FOOD: Patties and pancakesVenison burger, ground pork combo brings back memories.
By: Jeff Tiedeman, Grand Forks Herald
I was just 23 years old when my dad died in 1975. Over the years, there have been several times that I wished he’d been around to offer his advice when a perplexing problem arose.
Looking back, though, there were a lot of things that he did teach me — like how to drive a car, how to garden, how to hunt and, most important, how to be honest with people — as a father, friend, co-worker or boss. I hate to use clichés, but when Dad gave you his word about something, it was as good as gold.
There’s another thing that I’m grateful he shared with me: that men can cook — and be good at it.
While my mom was and still is a great cook and baker, I think it was my dad’s presence in the kitchen that helped get me started on the road to culinary excellence.
Dad always made breakfast for my brothers and me before we went to school, but his specialty was homemade vegetable soup and boiled dinners.
I can remember numerous times coming home from a cold winter night out and samping the soup pot, which was sitting on the table in the back porch cooling.
And his boiled dinner was so tasty that whenever he made it, my Aunt Harriet would tell Uncle Curt to fix his own supper. She was coming over to have Dad’s boiled dinner.
But the one thing that really sticks out in my mind is the sausage patties he used to make. Whenever Dad was successful deer hunting, all of the venison was ground into burger. (He wasn’t into steaks, chops or roasts.) And every single bit went into making sausage patties.
Dad used to fix the patties for supper, and they usually were accompanied by pancakes, although we’d occasionally have them with eggs and toast, which was my preference.
I could take or leave the pancakes, but that wasn’t the case with the sausage patties. I just loved them. And they were just as good cold as they were hot out of the pan.
What made the patties special, besides taking just a few minutes to prepare, were the ingredients. Dad used to mix about a pound of venison burger with a half-pound to a pound of ground pork. He then would season it with salt, pepper and mustard seeds (about 1 to 2 tablespoons). But the key ingredient — the one that made the patties special — was ground cloves (about 1 to 2 teaspoons).
The patties were much better than any sausage I’ve bought in a store. I think that what made the patties so tasty was after they were mixed, Dad would refrigerate them for a few hours so the flavors could blend.

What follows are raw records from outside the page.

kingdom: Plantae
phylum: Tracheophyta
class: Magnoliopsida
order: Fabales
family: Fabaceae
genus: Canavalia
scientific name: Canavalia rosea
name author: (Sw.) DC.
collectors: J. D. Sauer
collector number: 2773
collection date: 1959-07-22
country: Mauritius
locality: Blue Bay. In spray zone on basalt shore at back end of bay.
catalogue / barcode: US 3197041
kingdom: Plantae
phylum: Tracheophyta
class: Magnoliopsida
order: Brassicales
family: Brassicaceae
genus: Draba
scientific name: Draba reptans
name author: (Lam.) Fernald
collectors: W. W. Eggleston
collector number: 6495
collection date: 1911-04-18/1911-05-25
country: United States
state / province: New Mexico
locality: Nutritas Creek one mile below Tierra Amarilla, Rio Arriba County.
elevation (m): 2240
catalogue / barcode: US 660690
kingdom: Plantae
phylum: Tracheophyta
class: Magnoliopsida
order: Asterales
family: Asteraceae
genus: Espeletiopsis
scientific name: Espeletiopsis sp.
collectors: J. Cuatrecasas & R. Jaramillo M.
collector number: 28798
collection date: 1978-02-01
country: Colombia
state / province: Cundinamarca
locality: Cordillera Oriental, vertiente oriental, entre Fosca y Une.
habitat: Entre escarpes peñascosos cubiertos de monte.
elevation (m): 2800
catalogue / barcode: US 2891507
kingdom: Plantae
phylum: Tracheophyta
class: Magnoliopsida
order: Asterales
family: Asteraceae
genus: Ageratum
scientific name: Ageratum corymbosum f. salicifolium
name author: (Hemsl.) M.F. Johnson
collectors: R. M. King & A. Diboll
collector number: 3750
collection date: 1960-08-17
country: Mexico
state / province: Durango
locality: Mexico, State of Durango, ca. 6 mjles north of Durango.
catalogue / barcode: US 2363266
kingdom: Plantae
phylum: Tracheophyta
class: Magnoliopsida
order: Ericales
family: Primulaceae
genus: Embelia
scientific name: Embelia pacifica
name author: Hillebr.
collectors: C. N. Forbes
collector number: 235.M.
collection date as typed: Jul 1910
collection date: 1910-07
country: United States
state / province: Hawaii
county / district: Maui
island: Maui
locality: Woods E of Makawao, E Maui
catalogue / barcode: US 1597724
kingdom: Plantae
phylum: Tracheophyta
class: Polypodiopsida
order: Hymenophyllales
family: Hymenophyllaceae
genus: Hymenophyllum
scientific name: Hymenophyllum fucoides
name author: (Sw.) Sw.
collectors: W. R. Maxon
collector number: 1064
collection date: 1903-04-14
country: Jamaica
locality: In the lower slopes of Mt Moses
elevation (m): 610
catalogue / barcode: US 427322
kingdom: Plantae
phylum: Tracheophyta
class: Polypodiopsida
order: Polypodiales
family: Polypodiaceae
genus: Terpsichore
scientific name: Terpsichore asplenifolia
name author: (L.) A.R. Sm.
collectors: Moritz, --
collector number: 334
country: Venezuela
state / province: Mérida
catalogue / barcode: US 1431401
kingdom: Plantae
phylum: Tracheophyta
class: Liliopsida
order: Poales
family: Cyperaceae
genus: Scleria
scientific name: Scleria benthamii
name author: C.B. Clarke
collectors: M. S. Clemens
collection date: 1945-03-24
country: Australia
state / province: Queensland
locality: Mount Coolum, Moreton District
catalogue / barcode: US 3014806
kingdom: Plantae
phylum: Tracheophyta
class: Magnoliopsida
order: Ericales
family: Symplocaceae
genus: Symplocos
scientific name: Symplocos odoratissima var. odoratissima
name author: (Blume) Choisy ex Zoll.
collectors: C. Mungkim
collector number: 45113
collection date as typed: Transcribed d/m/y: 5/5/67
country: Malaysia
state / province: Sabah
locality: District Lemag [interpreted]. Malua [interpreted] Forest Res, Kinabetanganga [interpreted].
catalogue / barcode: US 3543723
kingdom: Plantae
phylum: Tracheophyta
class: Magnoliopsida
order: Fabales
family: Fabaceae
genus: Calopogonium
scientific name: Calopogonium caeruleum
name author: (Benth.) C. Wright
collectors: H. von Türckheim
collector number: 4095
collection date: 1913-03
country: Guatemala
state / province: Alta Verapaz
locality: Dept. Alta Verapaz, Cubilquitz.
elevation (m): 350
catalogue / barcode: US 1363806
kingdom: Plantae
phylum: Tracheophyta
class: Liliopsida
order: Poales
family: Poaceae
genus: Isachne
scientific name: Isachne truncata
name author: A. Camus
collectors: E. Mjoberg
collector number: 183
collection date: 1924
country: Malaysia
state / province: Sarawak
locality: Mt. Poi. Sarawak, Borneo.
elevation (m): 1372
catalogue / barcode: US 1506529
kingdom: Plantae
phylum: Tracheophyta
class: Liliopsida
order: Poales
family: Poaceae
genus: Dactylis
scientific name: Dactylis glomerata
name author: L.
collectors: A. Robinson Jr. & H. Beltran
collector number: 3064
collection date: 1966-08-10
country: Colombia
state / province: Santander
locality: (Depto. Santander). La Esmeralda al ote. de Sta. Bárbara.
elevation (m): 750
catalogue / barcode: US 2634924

When it came time to cook the patties, Dad would put a pat or two of butter in a frying pan (it had to be Mom’s Revereware), brown the patties on both sides, add a teaspoon or two of water and cover them so they would steam.
This fall, I had all of my venison ground into burger, for the sole purpose of using it in casseroles and for homemade sausage patties.
I recently made my first batch of patties, and the results exceeded my expectations.
The only thing that would have made it better: having Dad around to try it. I even would have fixed him pancakes.